Now he's a retro, red-white-and-blue patriot, played once again by Chris Evans, who finds himself in a new world trying to adjust to life in contemporary Washington, DC, where black and white values have turned into a grey area, and where privacy and liberty and trust seem like things of the geopolitical past as opposed to widespread conspiracy and extravagant surveillance, which would appear to dominate the present.

Captain America: The First Avenger (2011) was a spirited mix of action, science fiction, fantasy, humor, nostalgia, and romance that stopped us from feeling superheroed out.

This followup, Captain America: The Winter Soldier, has the same mix but isn't quite as spirited, kicking off with the recently defrosted Captain America trying to rescue a group of hostages.

Scarlett Johansson plays the former Soviet operative "Black Widow," also known as Natasha Romanoff, who joins forces with captain America to stop a covert enemy and save S.H.I.E.L.D. from itself.
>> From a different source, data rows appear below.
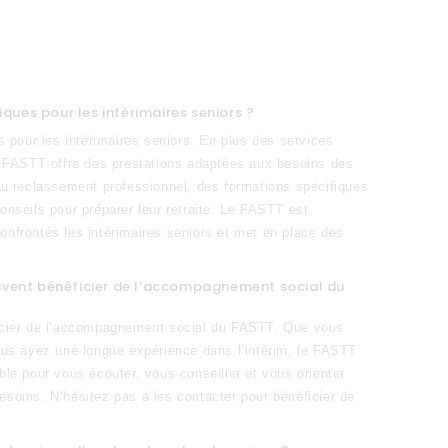
ques pour les intérimaires seniors ?
pour les intérimaires seniors. En plus des services
le FASTT offre des prestations adaptées aux besoins des
 au reclassement professionnel, des formations spécifiques
onseils pour préparer leur retraite. Le FASTT est
onfrontés les intérimaires seniors et met en place des
peuvent bénéficier de l’accompagnement social du
éficier de l’accompagnement social du FASTT. Que vous
us ayez une longue expérience dans l’intérim, le FASTT
ble pour vous écouter, vous conseiller et vous orienter
esoins. N’hésitez pas à les contacter pour bénéficier de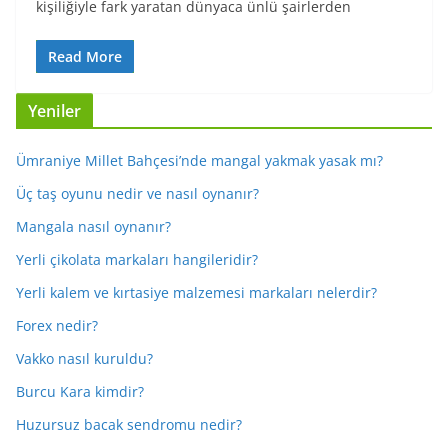
kişiliğiyle fark yaratan dünyaca ünlü şairlerden
Read More
Yeniler
Ümraniye Millet Bahçesi’nde mangal yakmak yasak mı?
Üç taş oyunu nedir ve nasıl oynanır?
Mangala nasıl oynanır?
Yerli çikolata markaları hangileridir?
Yerli kalem ve kırtasiye malzemesi markaları nelerdir?
Forex nedir?
Vakko nasıl kuruldu?
Burcu Kara kimdir?
Huzursuz bacak sendromu nedir?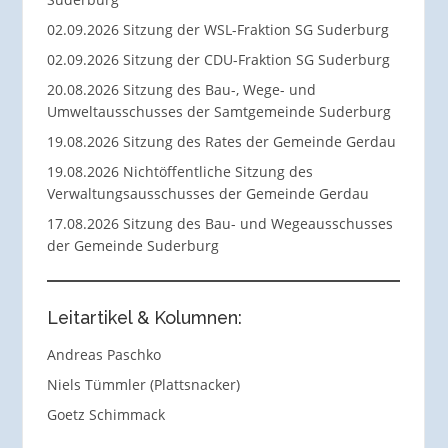
02.09.2026 Sitzung der WSL-Fraktion SG Suderburg
02.09.2026 Sitzung der CDU-Fraktion SG Suderburg
20.08.2026 Sitzung des Bau-, Wege- und
Umweltausschusses der Samtgemeinde Suderburg
19.08.2026 Sitzung des Rates der Gemeinde Gerdau
19.08.2026 Nichtöffentliche Sitzung des
Verwaltungsausschusses der Gemeinde Gerdau
17.08.2026 Sitzung des Bau- und Wegeausschusses
der Gemeinde Suderburg
Leitartikel & Kolumnen:
Andreas Paschko
Niels Tümmler (Plattsnacker)
Goetz Schimmack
The film's subtitle refers to the deadly and familiar assassin standing in their way.

Anthony Mackie is ex-paratrooper Sam Wilson, otherwise known as the Falcon.  Look for him to help out in the clutch.

And they're working for Nick Fury (Samuel L. Jackson), the director of S.H.I.E.L.D.
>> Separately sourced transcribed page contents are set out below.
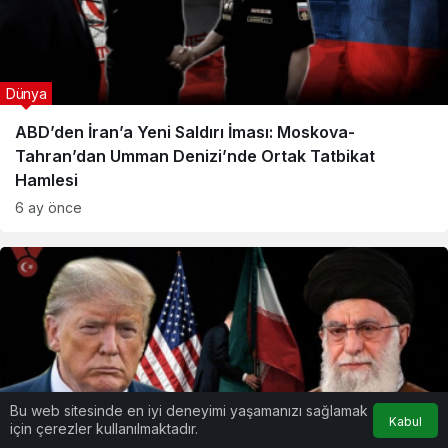
Dünya
ABD’den İran’a Yeni Saldırı İması: Moskova-
Tahran’dan Umman Denizi’nde Ortak Tatbikat
Hamlesi
6 ay önce
Bu web sitesinde en iyi deneyimi yaşamanızı sağlamak
Kabul
için çerezler kullanılmaktadır.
Meanwhile, Robert Redford plays Fury's mentor, State Department honcho Alexander Pierce.

Unfortunately but not disastrously, both thrills and smiles are in shorter supply this time out as the past intrudes on the present.

One of the reasons why this sequel doesn't equal is that, in Captain America: The Winter Soldier, the protagonist is no longer an undersized underdog instantly worthy of our rooting interest.

Directors Anthony and Joe Russo (You, Me and Dupree; Welcome to Collinwood) work from a script by the same screenwriters who wrote the original, Christopher Markus and Steven McFeely.  Their second excursion into superhero territory is more topical if no less shallow than its predecessor, but leans far too heavily on an almost ridiculously extended action climax.

Even more bothersome:  with all the thematic and comedic possibilities offered by a fish-out-of-water premise in which a World War II hero finds himself in the modern world, the north-of-two-hours Captain America: The Winter Soldier script barely acknowledges the concept.  Wasted opportunity, that.

As for the numerous action sequences, they're technically polished but edited with such whiplash-frenetic speed, they lose a large measure of credibility as they begin to resemble virtual animation.

Evans (who also played a Marvels Comics character, the Human Torch, in two Fantastic Four flicks) doesn't embarrass himself, but he comes up a bit short in the charisma department.  You could almost describe his Captain America as retiring.

Nothing retiring these days about the array of Marvel Comics characters on movie screens, of course.  But in this instance, been-there-done-that fatigue and enough-already reservations set in long before the Marvelous dust settles.

So we'll shield 2 stars out of 4 for a comic-book-come-to-life sequel, the second Captain America action-adventure thriller.  Call it the Winter Soldier of our discontent.